Operations Department

Strongly supporting teaching and learning through facilities management, food service, operations, and transportation services.
David A. Pitts, Assistant Superintendent
Phone: (864) 938-2045
 
Vickie Sineath, Administrative Assistant
Phone: (864) 938-2048

Facilities consist of one child development center building, three elementary school buildings, one middle school building, one high school building, one district office building (shared with the City Municipal Building), and one Technology Services building. Over 500,000 square feet of buildings and 228 acres of property are maintained by a custodial staff of twenty-five people and a maintenance and yard staff of six people. Over six hundred pieces of mechanical equipment are monitored and maintained on a daily basis. Recognizing the significant impact that the environment has on learning, the district continues to provide resources to meet current and expanding student needs. Buildings, grounds and equipment are well maintained to provide effective and conducive learning environments for students throughout the district.

Food Services provided over 500,000 student lunches and 247,000 student breakfasts during the past year. An average of ninety-three percent of elementary students (pre K - grade 5) and eighty percent of all students (pre K-12) participated in the school lunch program. The universal breakfast program was implemented at an elementary school and middle school in the district. Both programs have been very successful with the middle school program being the first of its kind in the state of South Carolina. Plans are to continue both programs in the future.
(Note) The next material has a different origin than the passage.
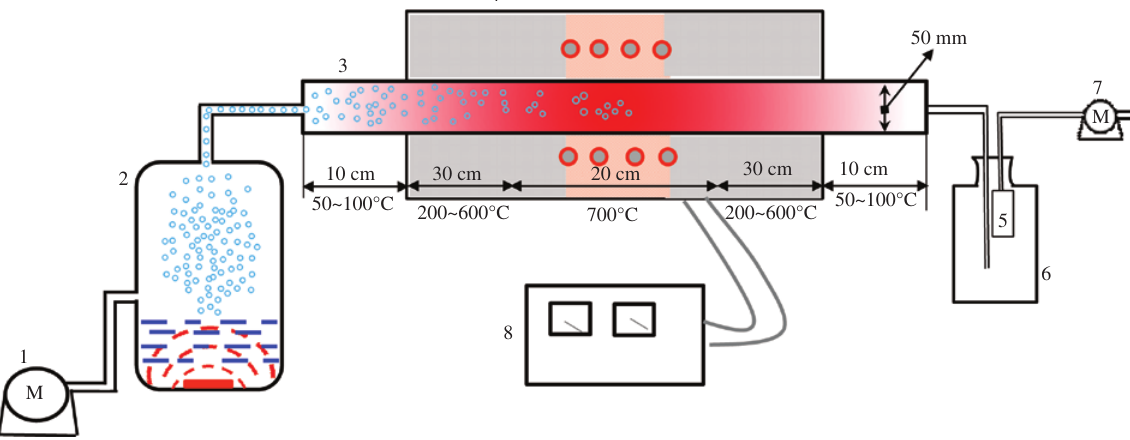
solution at 700 ° C. 3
The Transportation Department, operating twenty-nine state owned buses, safely transported fifteen hundred students per day over 500,000 miles during this past school year. Using ten activity buses and eleven vans, more than four hundred ninety activity and Medicaid trips were provided. In addition, over three hundred students were transported home during the school day and approximately 27,000 miles of transportation was provided for alternative and homebound students.

Video cameras and equipment have been installed on all state owned buses. This has resulted in a thirty-four percent decrease in high school bus-related discipline referrals. Plans are to equip all activity buses with cameras in the future.